> **Description of the task**
Reproduce nothing beyond the line containing "Special Marks |". From the first line of the data below down to it, copy each line exactly, without the pictures.

-- Opening Marker --

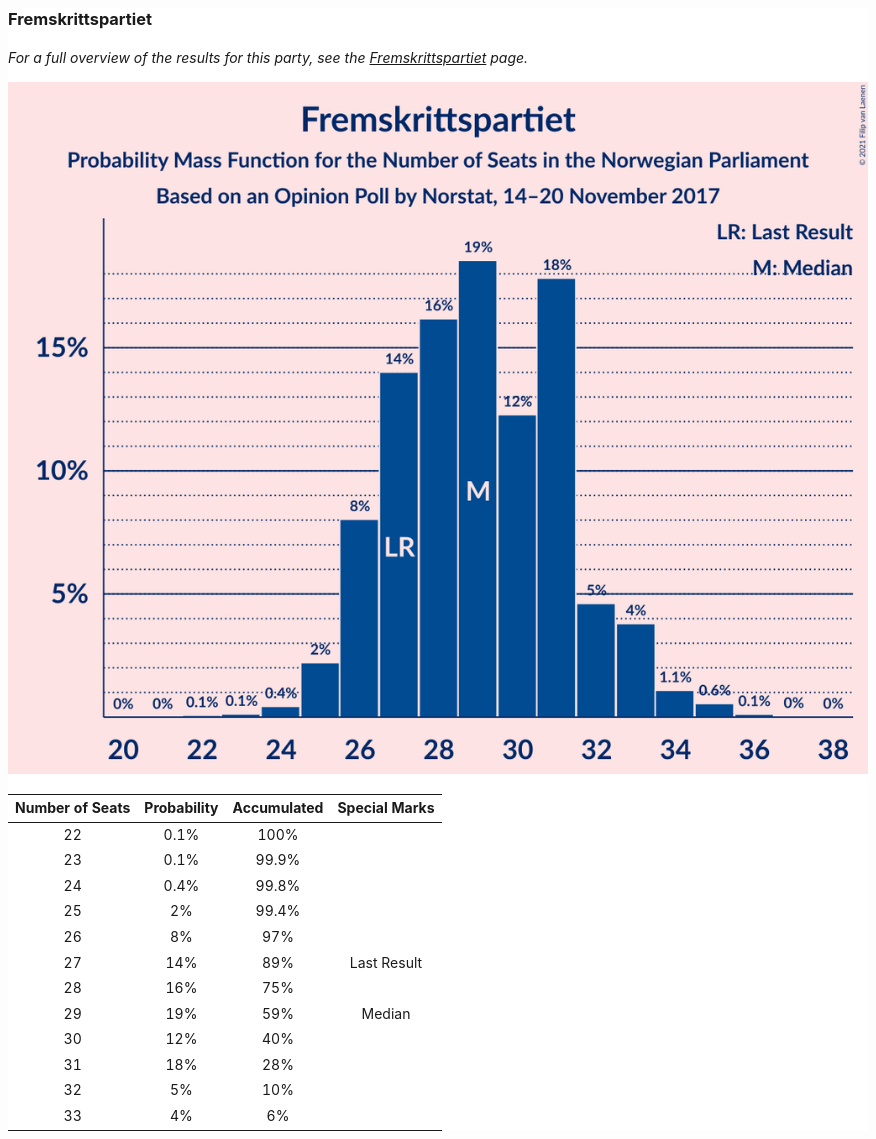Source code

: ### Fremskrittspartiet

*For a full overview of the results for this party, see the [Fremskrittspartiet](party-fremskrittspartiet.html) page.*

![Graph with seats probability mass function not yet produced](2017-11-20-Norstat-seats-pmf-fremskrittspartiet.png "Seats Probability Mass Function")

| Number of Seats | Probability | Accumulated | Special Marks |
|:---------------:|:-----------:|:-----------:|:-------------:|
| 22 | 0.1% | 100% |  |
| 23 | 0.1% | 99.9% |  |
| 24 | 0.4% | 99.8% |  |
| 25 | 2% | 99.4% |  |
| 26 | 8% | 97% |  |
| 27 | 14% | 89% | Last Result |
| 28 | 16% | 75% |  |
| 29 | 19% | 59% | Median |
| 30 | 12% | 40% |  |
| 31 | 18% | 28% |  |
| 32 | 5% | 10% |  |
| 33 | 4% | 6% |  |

-- Closing Marker --

> **Answer**
Source code

: ### Fremskrittspartiet

*For a full overview of the results for this party, see the [Fremskrittspartiet](party-fremskrittspartiet.html) page.*

![Graph with seats probability mass function not yet produced](2017-11-20-Norstat-seats-pmf-fremskrittspartiet.png "Seats Probability Mass Function")

| Number of Seats | Probability | Accumulated | Special Marks |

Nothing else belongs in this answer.